Я работаю над набором данных и хочу использовать некоторые из следующих переменных для прогнозирования «Operatieduur». Все предикторы были разложены на множители.

 LogicFit <- train(Operatieduur ~ Anesthesioloog   Aorta_chirurgie   Benadering  
                    Chirurg   Operatietype, data = TrainData,
                  method="glm", family="binomial")
 

Здесь я использую функцию «train» из пакета каретки, чтобы выполнить логистическую подгонку с помощью glm. Когда я запустил этот код, я получил сообщение об ошибке:

 1: model fit failed for Resample01: parameter=none Error in eval(family$initialize) : y values must be 0 <= y <= 1
 

Я погуглил и обнаружил, что причина в том, что resopnse «Operatieduur» представляет собой непрерывное числовое значение (это время продолжительности). Итак, как мне изменить функцию, чтобы использовать предикторы (все они являются категориальными значениями) для прогнозирования непрерывного числового значения? Может ли логистическая функция это сделать?

Комментарии:

1. Если бы ваши предикторы были непрерывными, возможно , имело бы смысл подгонять логистическую кривую с использованием nls() (т.
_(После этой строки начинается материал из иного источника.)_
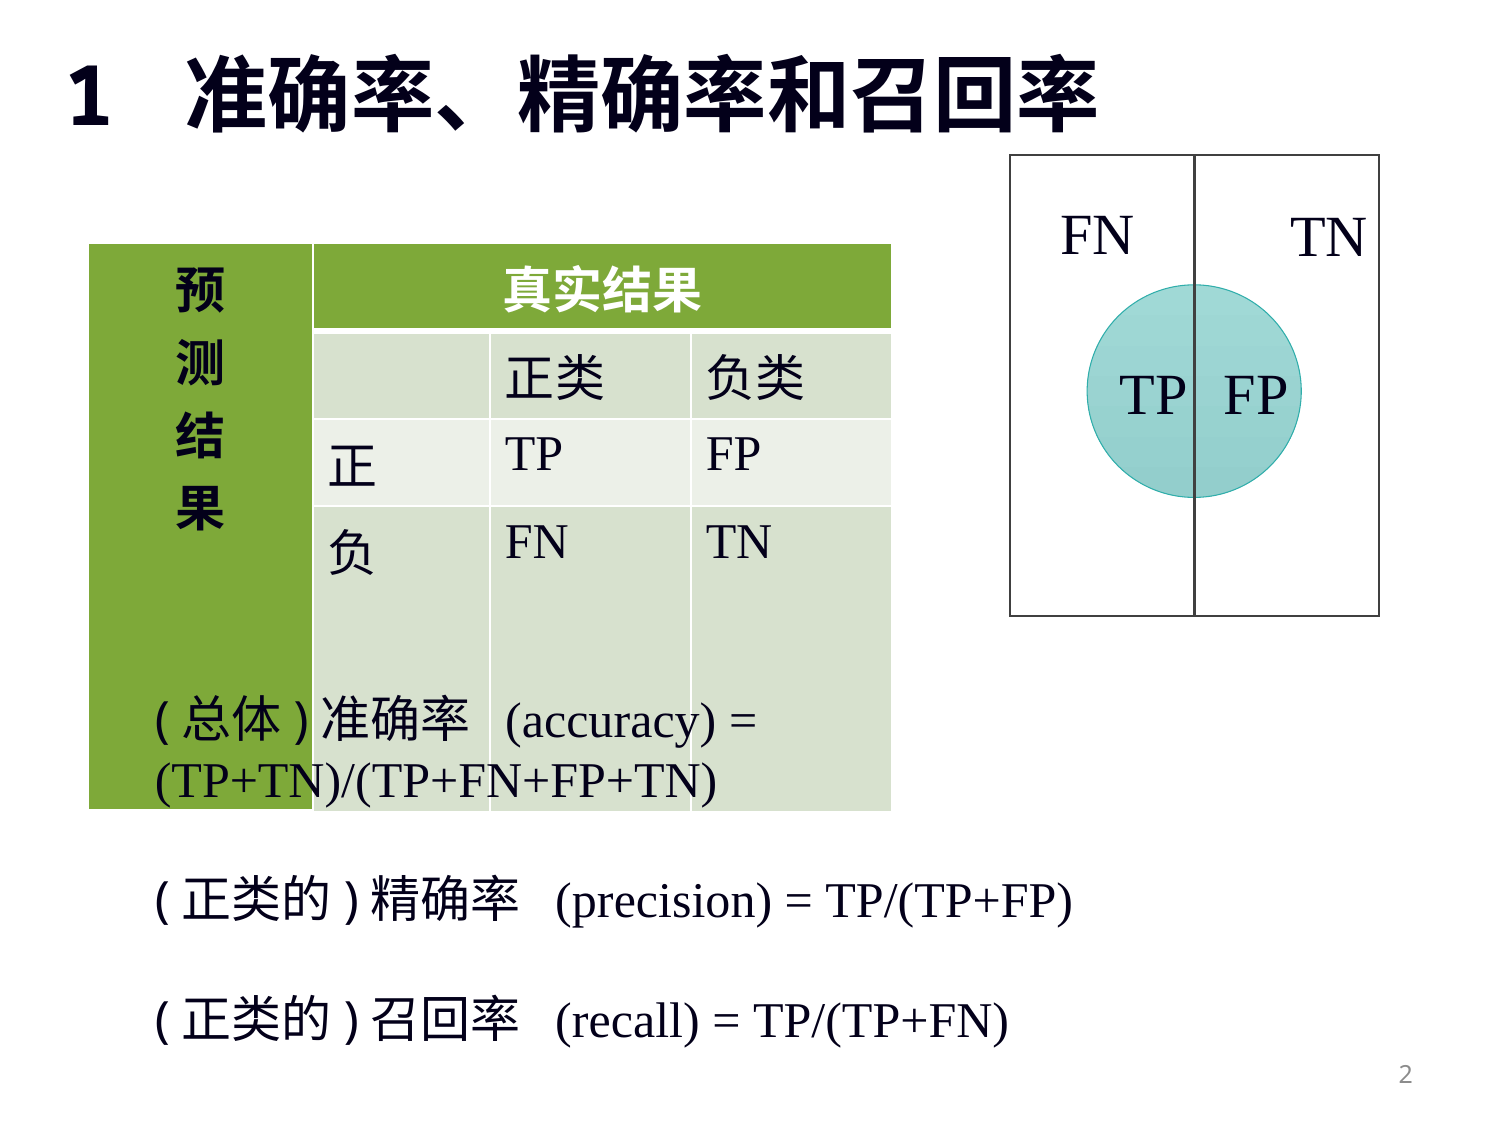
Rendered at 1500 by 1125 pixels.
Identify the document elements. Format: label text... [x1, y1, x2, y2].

table_cell 正类 [491, 334, 690, 418]
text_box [1009, 154, 1384, 616]
table_cell [314, 334, 489, 418]
table_cell TN [692, 507, 891, 680]
table_cell TP [491, 420, 690, 505]
table_cell FN [491, 507, 690, 680]
table_header 真实结果 [314, 244, 891, 328]
table_cell 负类 [692, 334, 891, 418]
text_box (总体)准确率 (accuracy) = (TP+TN)/(TP+FN+FP+TN) (正类的)精确率 (precision) = TP/(TP+FP) (正类的)召回率 (recall) = TP/(TP+FN) [140, 680, 1345, 1056]
table_cell FP [692, 420, 891, 505]
title 1 准确率、精确率和召回率 [49, 54, 1401, 197]
table_cell 正 [314, 420, 489, 505]
table_header 预 测 结 果 [89, 244, 312, 809]
table_cell 负 [314, 507, 489, 680]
Е. Предположить, что существует минимальное значение (возможно, фиксированное до 0) и максимальное значение (обычно не фиксированное до 1), и что увеличение любого из предикторов приводит к сигмоидальным кривым увеличения. Можете ли вы предоставить нам больше контекста / рассказать нам больше о ваших переменных?

Ответ №1:

Логистическая регрессия предсказывает категории, а не числовые переменные. Если вы хотите предсказать непрерывную числовую переменную (даже с использованием категориальных переменных), используйте обычную регрессию. В зависимости от количества категорий ваших переменных-предикторов вы можете рассмотреть одну горячую / фиктивную кодировку.